Lors de la réunion du Conseil des ministres du vendredi 2 janvier 2026, le président Tshisekedi a souligné l’importance d’une concertation préalable dans la communication étatique, précisant que chaque parole publique engage directement la crédibilité de l’État, son autorité morale et sa capacité à rassembler toute la nation.
Il a insisté sur le fait que toute expression émanant d’un responsable public doit être empreinte de retenue, de responsabilité et d’un sens aigu de l’intérêt supérieur de la République, en particulier sur les questions complexes et délicates susceptibles d’avoir des répercussions sécuritaires, politiques, sociales et diplomatiques.
Le président a appelé tous les membres du gouvernement, ainsi que les responsables civils et militaires, à éviter toute sortie médiatique incontrôlée, notamment sur des sujets sensibles touchant à la défense nationale, à la sécurité, à la cohésion sociale et aux relations institutionnelles.

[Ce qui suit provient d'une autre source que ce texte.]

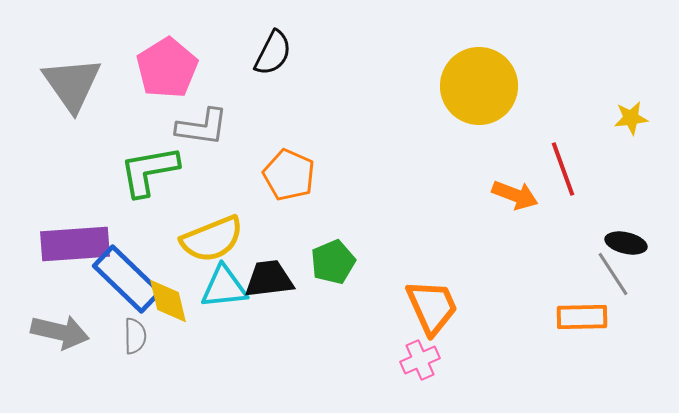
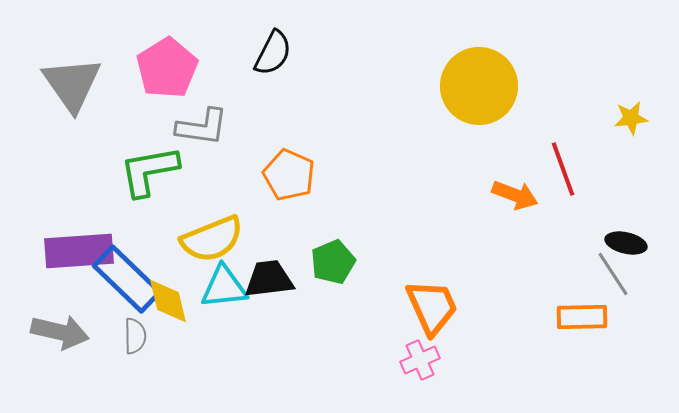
purple rectangle: moved 4 px right, 7 px down
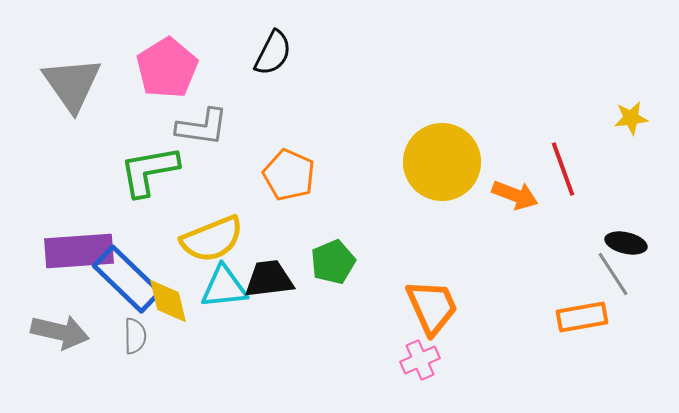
yellow circle: moved 37 px left, 76 px down
orange rectangle: rotated 9 degrees counterclockwise
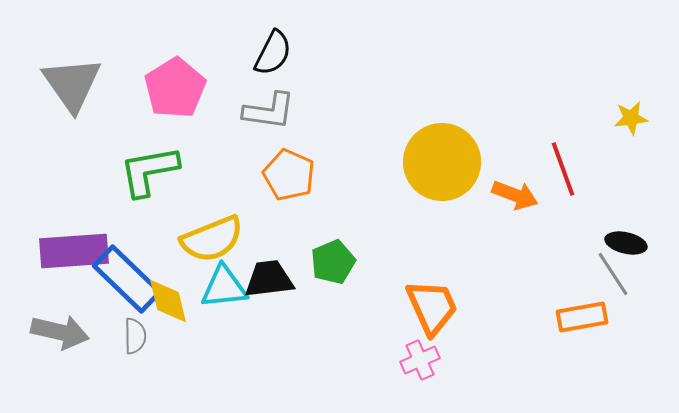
pink pentagon: moved 8 px right, 20 px down
gray L-shape: moved 67 px right, 16 px up
purple rectangle: moved 5 px left
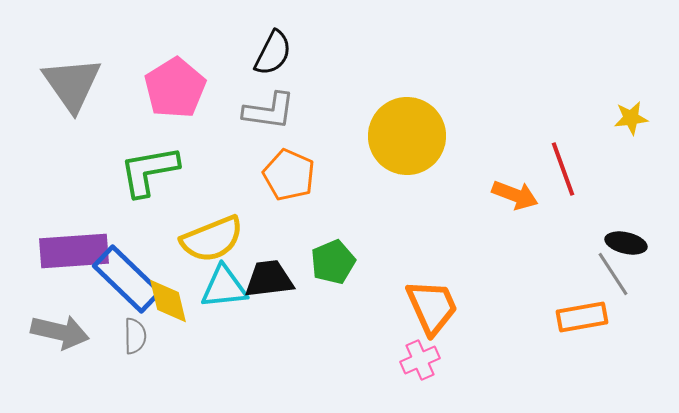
yellow circle: moved 35 px left, 26 px up
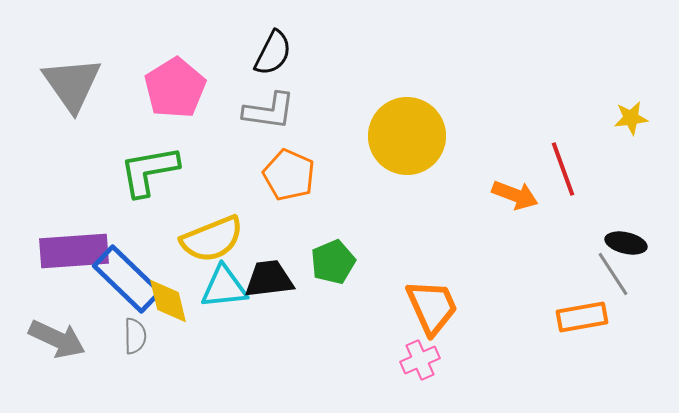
gray arrow: moved 3 px left, 7 px down; rotated 12 degrees clockwise
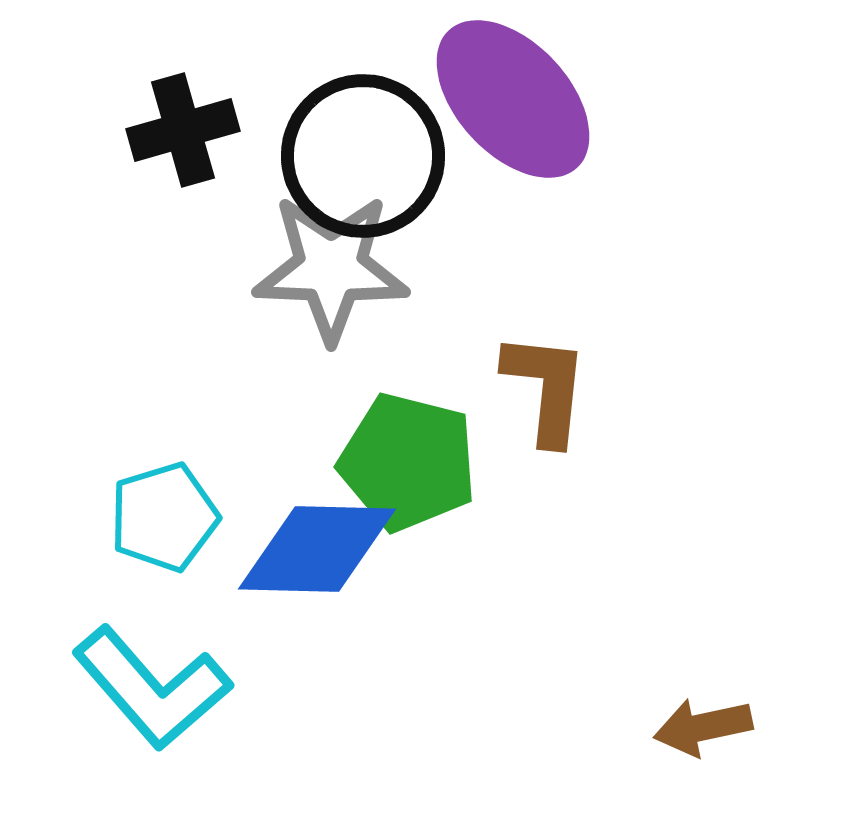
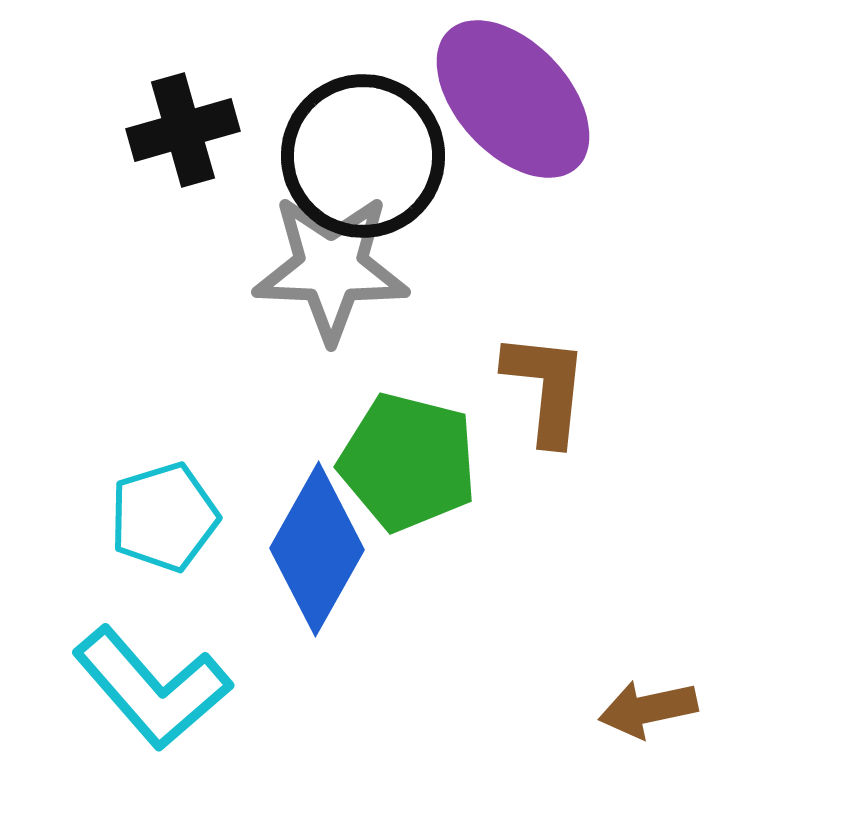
blue diamond: rotated 62 degrees counterclockwise
brown arrow: moved 55 px left, 18 px up
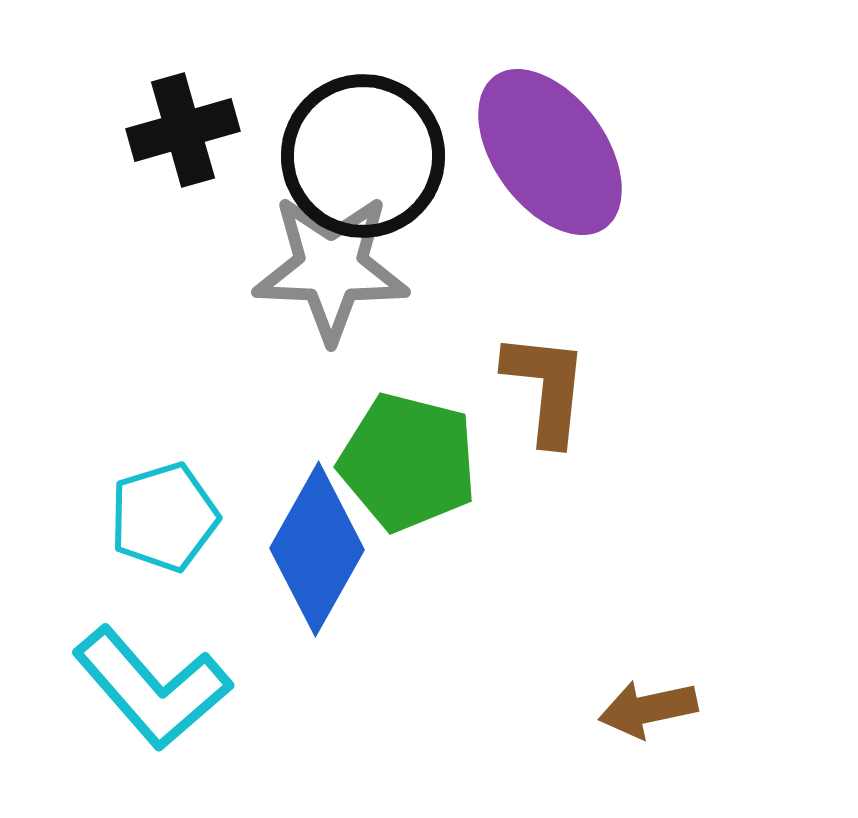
purple ellipse: moved 37 px right, 53 px down; rotated 7 degrees clockwise
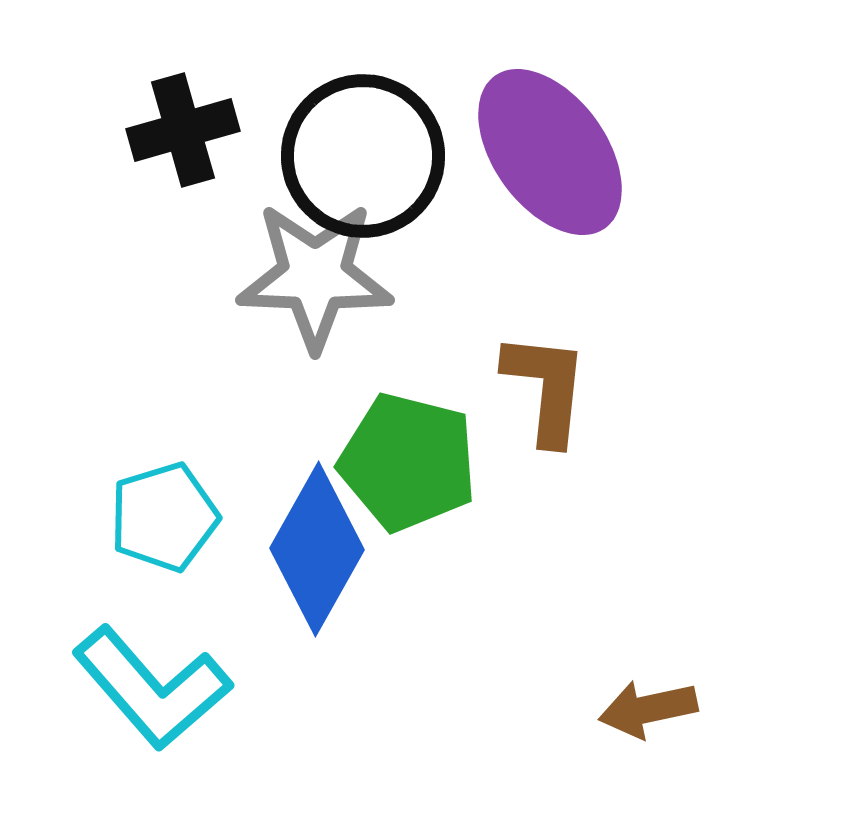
gray star: moved 16 px left, 8 px down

« La parole publique doit rester un instrument de rassemblement, de stabilité et de confiance, et non une source de division ou de confusion », a-t-il martelé.
Dans sa communication, il a également exhorté chaque responsable appelé à s’exprimer publiquement au nom de l’État à se documenter rigoureusement, à maîtriser pleinement les enjeux des dossiers abordés et à mesurer avec discernement la portée de ses propos, afin de préserver l’unité nationale, la dignité des institutions et la confiance légitime des citoyens dans l’action publique.
Alors que le Chef de l’État a approuvé les mesures disciplinaires prises à l’encontre du Général Sylvain Ekenge, notamment la suspension immédiate de ses fonctions de porte-parole des Forces armées de la RDC (FARDC) pour dérive de langage, afin de prêcher par l’exemple, Muhindo Nzangi, présent à cette réunion, n’a pas tarder à se méconduire : 72 heures seulement ont suffi.
Contre toute attente, ce membre du gouvernement a longuement exprimé son avis sur des questions sensibles de la sécurité nationale, remettant en cause la capacité opérationnelle de l’armée nationale lors de la prise de la ville d’Uvira, dans la province du Sud-Kivu.
« N’eut été le message de Marco Rubio, les rebelles de l’AFC-M23 seraient déjà à Kalemie, car en face, il n’y avait rien », a-t-il déclaré froidement sur le plateau de BOSOLO TV, l’une des chaînes de télévision les plus regardées de la capitale.
Comme si cela ne suffisait pas, ce membre du gouvernement a également affirmé que les militaires congolais avaient fui la ville d’Uvira à cause de messages diffusés sur les réseaux sociaux par des propagandistes recrutés par Kigali, alors que, selon lui, l’ennemi était encore à plus de 30 km de cette ville stratégique.
Muhindo Nzangi n’a pas manqué le coche pour critiquer la stratégie de communication mise en place pour contrer la machine de la propagande rwandaise sur la guerre dans l’est de la RDC à travers la rébellion de l’AFC-M23.
« Nous avons perdu la bataille de l’information », a-t-il avoué, lui dont le nom est souvent associé aux Wazalendo.
Face à cette posture qui contredit les directives du président de la République, des voix s’élèvent pour réclamer des mesures coercitives afin d’imposer le respect de la parole d’honneur du Premier des citoyens congolais.
À ce stade, aucune communication officielle n’a été faite à ce sujet.